There are wounds and there are wounds. A friend of mine spent two tours in
Asia in that war now little remembered. He killed many people, not all of them
soldiers. It is what happens in wars. The memory haunts him. Jack is a hard man
from a tough neighborhood, quick with his fists, intelligent but uneducated—not
a liberal flower vain over his sensitivity. He lives in Mexican bars few would
enter and has no politics beyond an anger toward government.
He was not a joyous killer. He remembers what he did, knows now that he was
had. It gnaws at him. One is wise to stay away from him when he is drinking.
People say that this war isn’t like Viet Nam. They are correct. Washington
fights its war in Iraq with no better understanding of Iraq than it had of Viet
Nam, but with much better understanding of the United States. The Pentagon
learned from Asia. This time around it has controlled the press well. Here is
the great lesson of Southeast Asia: The press is dangerous, not because it is
inaccurate, which it often is, but because it often isn’t.
So we don’t much see the caskets—for reasons of privacy, you understand.
The war in Iraq is fought by volunteers, which means people that no one in
power cares about. No one in the mysteriously named “elite” gives a damn about
some kid from a town in Tennessee that has one gas station and a beer hall with
a stuffed buck’s head. Such a kid is a redneck at best, pretty much from another
planet, and certainly not someone you would let your daughter date. If
conscription came back, and college students with rich parents learned to live
in fear of The Envelope, riots would blossom as before. Now Yale can rest easy.
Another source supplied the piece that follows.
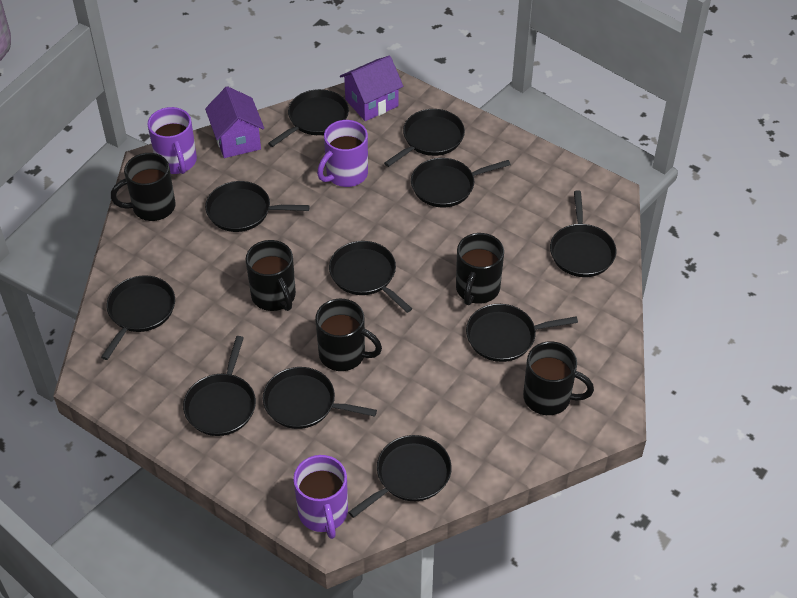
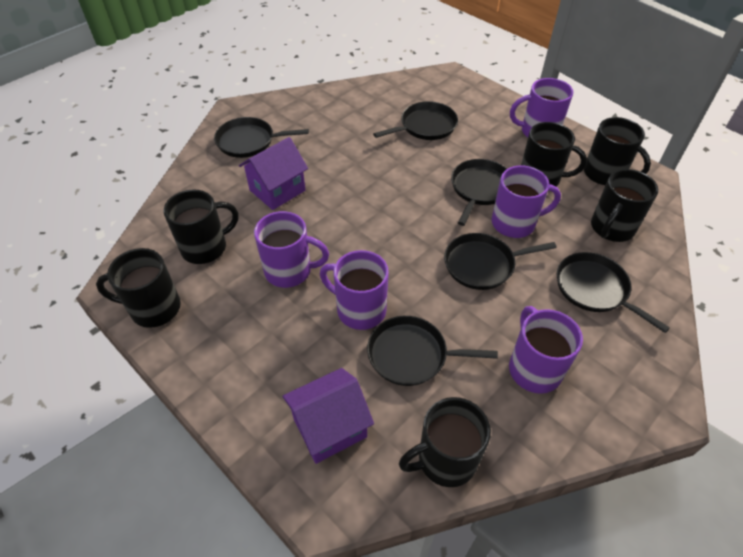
black mug: [111,153,176,221] [245,240,296,311] [315,299,382,371] [456,233,504,305] [523,341,594,415] = 5 -> [96,248,181,328] [163,190,239,264] [399,397,491,487] [521,122,587,187] [584,117,651,185] [591,169,658,242] = 6
black pan: [101,275,175,360] [183,336,256,436] [205,181,310,232] [263,367,377,429] [268,89,349,147] [329,241,412,313] [348,435,452,518] [384,109,465,167] [411,158,511,208] [466,304,578,362] [550,190,616,277] = 11 -> [214,117,309,158] [367,316,498,386] [373,101,458,140] [444,233,557,290] [451,159,507,226] [557,252,670,333] = 6
purple mug: [147,107,197,174] [293,455,348,539] [317,120,368,187] = 3 -> [254,211,329,288] [320,250,389,330] [492,166,561,238] [509,306,583,394] [510,78,573,137] = 5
Thank God for throwaway people.
The nearly perfect separation between the military and the rest of the
country, or at least the influential in the country, is wonderful for the war
effort. It prevents concern. How many people with a college degree even know a
soldier? Yes, some, and I will get email from them, but they are a minority. How
many Americans have been on a military base? Or, to be truly absurd, how many
men in combat arms went to, say, Harvard?
Ah, but they have other priorities.
In fifteen years in Washington I knew many, many reporters and intellectuals
and educated people. Almost none had worn boots. So it is. Those who count do
not have to go, and do not know anyone who has gone, and don’t interest
themselves. There is a price for this, though not one Washington cares about.
Across America, in places where you might not expect it—in Legion halls and VFW
posts, among those who carry membership cards from the Disabled American
Veterans—there are men who hate. They don’t hate America. They hate those who
sent them. Talk to the wounded from Iraq in five years.